Lecture 20
Video
Qualitative Comparison b/w various Gradient Descent versions
- batch
- mini-batch
- stochastic
- heat map hai
- peaks are hotter, valleys are cooler
- simulated annealing ki tarah dekh toh we want to stabilize valye
- this helps inderstand how stochastic gradient works
- different initializatons can give diff maxima/minimas
- this is not a convex fn na
- this is a convex function so always globally
- in batch, if I have m training examples, I take all and do one iteration
- and then update weights after looking at all taining examples bcz summation hai na sabpe
- mini batch me, split it into k batches
- start with one batch
- and then second batch
- …
- after every batch, update weights
- m = m1 U m2 U m3 .. mk
- these batches are randomly made with no overlaps
- epoch = 1 runthrough over all training examples
- in batch grad descent, 1 weight update = done in 1 iteration = 1 epoch
-
in mini batch, weight updates are more frequent, update is done multiple times, 1 epoch is when done through all batches
- batch me, har iteration ke baad, I am moving in same dirn everytime.. (provided learning rate is not very large), it is very unlikely I take wrong dirn
- in mini batch, updates are frequent but are done using very small amount of data (m1 « m)

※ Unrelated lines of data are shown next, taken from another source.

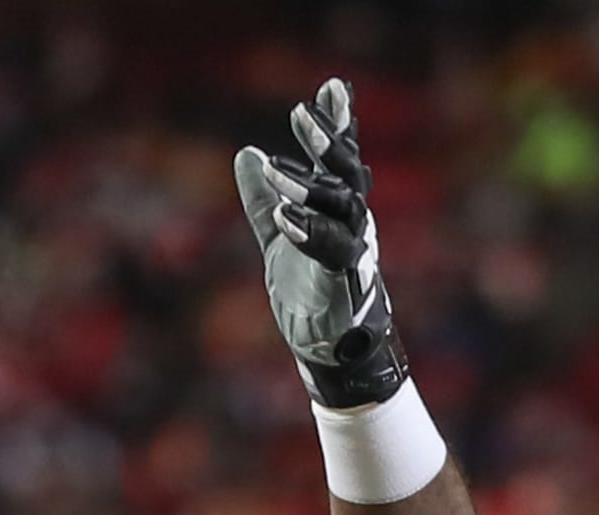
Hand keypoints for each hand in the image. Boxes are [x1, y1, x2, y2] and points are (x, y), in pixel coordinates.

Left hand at [233, 78, 407, 407]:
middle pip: (345, 175)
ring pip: (340, 209)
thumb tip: (245, 153)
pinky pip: (330, 251)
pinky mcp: (341, 281)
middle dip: (327, 143)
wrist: (327, 342)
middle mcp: (353, 223)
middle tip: (301, 113)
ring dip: (308, 188)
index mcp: (340, 208)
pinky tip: (284, 217)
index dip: (338, 124)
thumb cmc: (307, 286)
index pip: (339, 160)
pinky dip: (308, 232)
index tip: (331, 88)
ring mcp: (352, 250)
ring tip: (275, 171)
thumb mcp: (278, 234)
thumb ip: (263, 197)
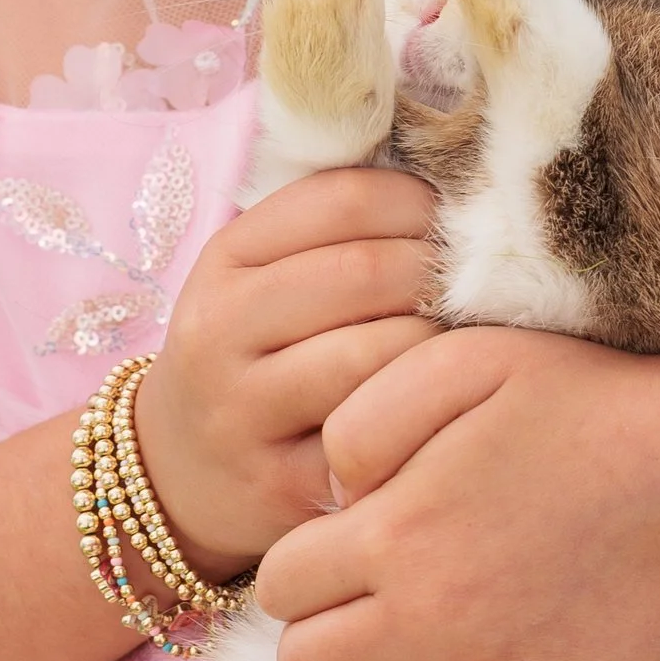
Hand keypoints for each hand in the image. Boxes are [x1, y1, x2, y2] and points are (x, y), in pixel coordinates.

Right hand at [132, 170, 440, 576]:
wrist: (178, 474)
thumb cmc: (251, 356)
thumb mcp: (261, 278)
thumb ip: (334, 228)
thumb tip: (450, 176)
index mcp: (224, 261)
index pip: (341, 200)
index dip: (419, 200)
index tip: (453, 219)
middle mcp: (219, 331)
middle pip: (365, 272)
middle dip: (440, 269)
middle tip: (481, 280)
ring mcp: (243, 411)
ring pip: (375, 354)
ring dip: (441, 341)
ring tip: (467, 338)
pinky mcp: (282, 483)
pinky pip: (376, 434)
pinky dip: (423, 411)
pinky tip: (440, 402)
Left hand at [255, 333, 659, 660]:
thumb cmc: (583, 399)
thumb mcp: (461, 360)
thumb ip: (365, 417)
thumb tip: (332, 495)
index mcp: (394, 535)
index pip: (277, 587)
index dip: (299, 568)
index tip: (343, 551)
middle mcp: (431, 622)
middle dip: (318, 634)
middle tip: (366, 607)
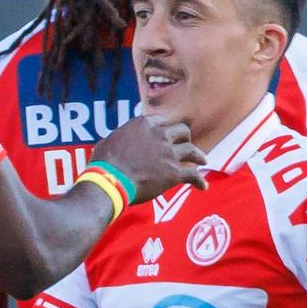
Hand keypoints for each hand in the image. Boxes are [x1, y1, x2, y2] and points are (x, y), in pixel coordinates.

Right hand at [92, 117, 207, 200]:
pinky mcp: (174, 172)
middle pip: (182, 131)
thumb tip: (116, 142)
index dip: (166, 128)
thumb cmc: (103, 163)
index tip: (168, 133)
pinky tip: (203, 187)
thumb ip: (119, 139)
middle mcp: (160, 135)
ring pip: (192, 150)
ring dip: (198, 156)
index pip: (163, 121)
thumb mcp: (108, 141)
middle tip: (185, 145)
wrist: (110, 180)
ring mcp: (169, 153)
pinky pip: (193, 175)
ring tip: (203, 160)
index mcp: (144, 124)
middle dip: (185, 138)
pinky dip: (199, 181)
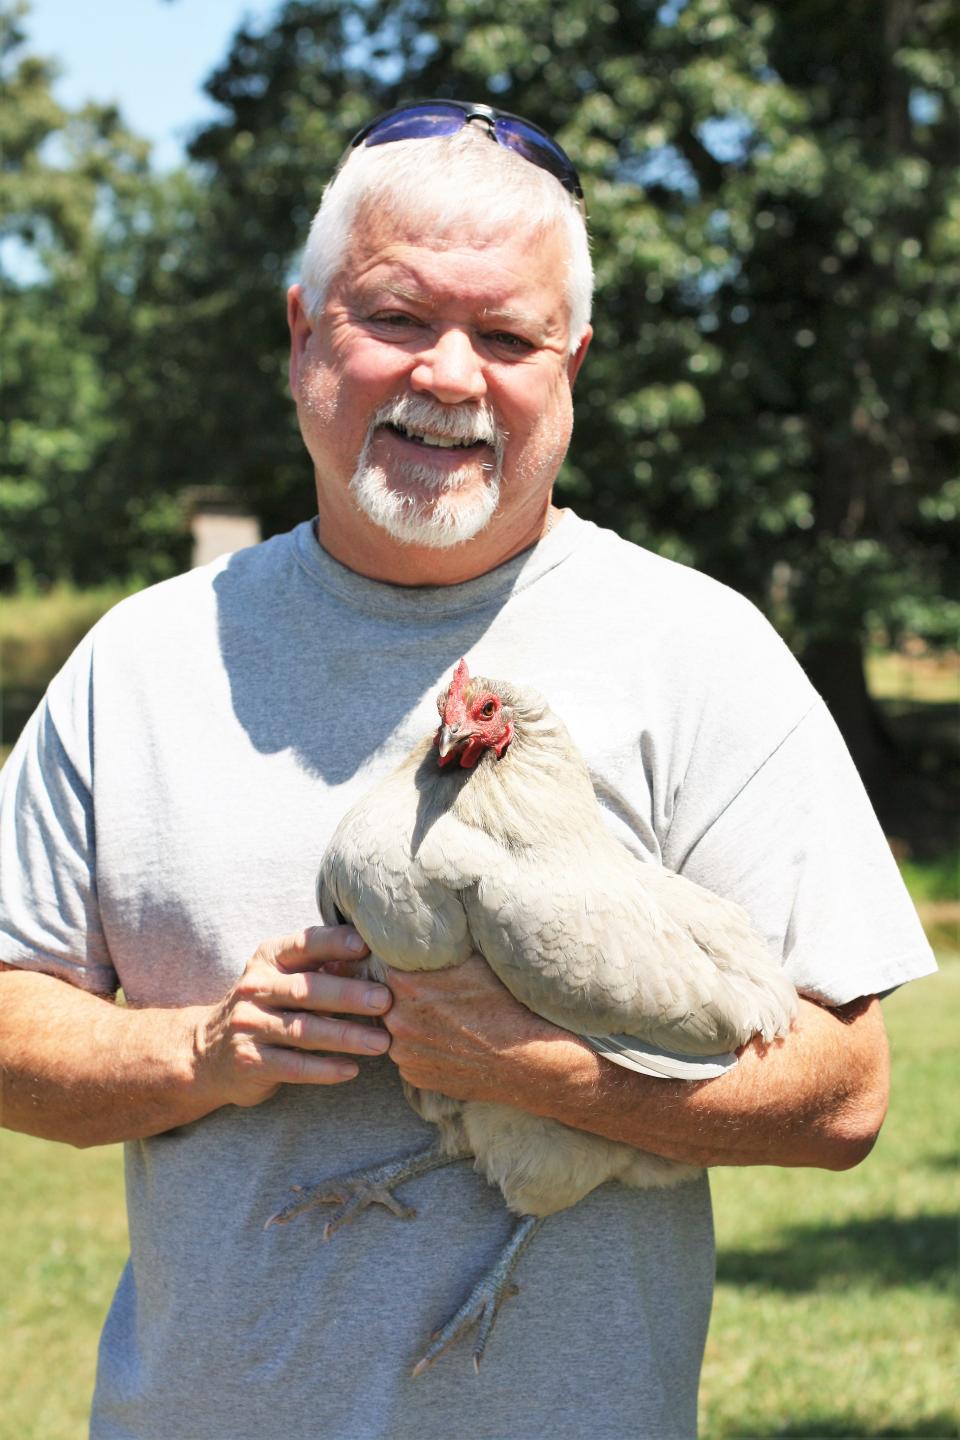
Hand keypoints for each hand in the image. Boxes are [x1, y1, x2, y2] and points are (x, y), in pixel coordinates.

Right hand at [193, 926, 391, 1108]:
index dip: (334, 943)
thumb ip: (320, 967)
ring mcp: (249, 1025)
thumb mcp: (283, 978)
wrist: (207, 1052)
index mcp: (268, 959)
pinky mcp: (249, 1061)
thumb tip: (379, 959)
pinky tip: (351, 1070)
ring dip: (346, 1036)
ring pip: (303, 1030)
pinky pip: (293, 1066)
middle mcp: (255, 988)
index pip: (304, 944)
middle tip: (385, 1000)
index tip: (366, 945)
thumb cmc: (266, 1007)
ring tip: (382, 1043)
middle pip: (306, 989)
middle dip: (348, 994)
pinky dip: (324, 1069)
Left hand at [383, 954, 583, 1104]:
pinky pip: (409, 1055)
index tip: (417, 964)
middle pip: (387, 997)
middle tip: (435, 994)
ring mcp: (403, 1052)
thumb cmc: (505, 1004)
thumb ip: (438, 950)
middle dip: (404, 994)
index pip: (385, 963)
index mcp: (406, 984)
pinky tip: (449, 1043)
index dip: (402, 962)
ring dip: (412, 1022)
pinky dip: (422, 1048)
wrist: (528, 1060)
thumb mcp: (473, 963)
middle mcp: (396, 1019)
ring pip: (397, 1028)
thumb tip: (418, 933)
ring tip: (445, 1021)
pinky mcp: (414, 1076)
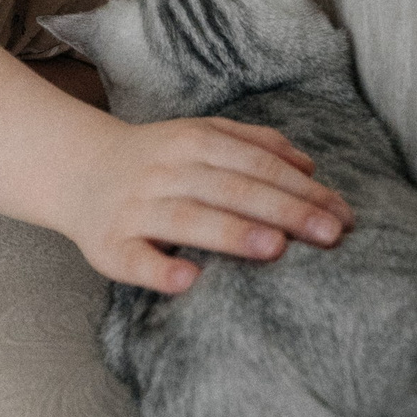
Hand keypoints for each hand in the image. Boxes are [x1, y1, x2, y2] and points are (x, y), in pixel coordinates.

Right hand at [72, 114, 352, 296]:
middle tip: (330, 235)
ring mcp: (136, 208)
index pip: (256, 164)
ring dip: (232, 233)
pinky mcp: (109, 245)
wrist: (75, 171)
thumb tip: (310, 164)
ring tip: (276, 249)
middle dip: (284, 210)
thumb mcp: (198, 136)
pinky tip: (190, 280)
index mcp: (191, 142)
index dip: (301, 187)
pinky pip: (135, 260)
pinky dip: (161, 270)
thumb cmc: (153, 161)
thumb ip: (252, 143)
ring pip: (188, 219)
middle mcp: (165, 171)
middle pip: (231, 189)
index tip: (341, 214)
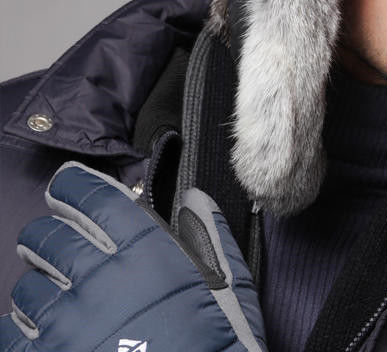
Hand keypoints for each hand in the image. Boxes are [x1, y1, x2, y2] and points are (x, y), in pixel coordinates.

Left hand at [0, 162, 266, 350]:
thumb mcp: (231, 291)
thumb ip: (210, 238)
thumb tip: (193, 199)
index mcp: (145, 255)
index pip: (94, 200)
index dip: (74, 186)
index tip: (65, 184)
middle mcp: (98, 282)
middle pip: (50, 238)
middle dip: (47, 230)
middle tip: (50, 233)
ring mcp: (65, 328)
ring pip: (27, 287)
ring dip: (36, 280)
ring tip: (49, 286)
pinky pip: (13, 336)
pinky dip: (23, 327)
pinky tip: (41, 329)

- since bahut kam data pe karra, toh error chances jyaada
- Stochastic?
- doing weight update with every point
- next point picked randomly tabhi stochatic boltey
- doing update using single point…
- isse enough info thodi mil rahi bhai
- so likely to make more mistakes
- loose my dirn more often
- batch me path to minimum is very very small, kaafi smooth curve, I do not wander here and there at all (max info)
- mini batch me thoda idhar udhar ghum raha (less info)
-
stochastic me, pura zig zaggg ( min info)
- batch
- converge faster than sgd, and mbgd
- then why use stochastic gradient (aka sequential gd, online gradient descent)
- bcz gd can get stuck in local minima
- sgd is les slikely to get stuck in local minima
- mini batch is in between
- leep epoch same (say 10 epochs), who does more work?
- bgd < mbgd < sgd
Size of mini batch
- mini batch size is m
- batch gradient descent
- size = 1
- stochastic
- extremes the yeh
- inke beech me mini batch
- what is good size?
- typically.. 2^6, 2^7,. 2^8 etc are considered
- what factors to consider?
- dekh batch size should be such that it fits in memory completely
Momentum Gradient Descent
- gathers kind of momentum to escape when gets stuck
Parallelization persepectivE?
- mini batch is btr usme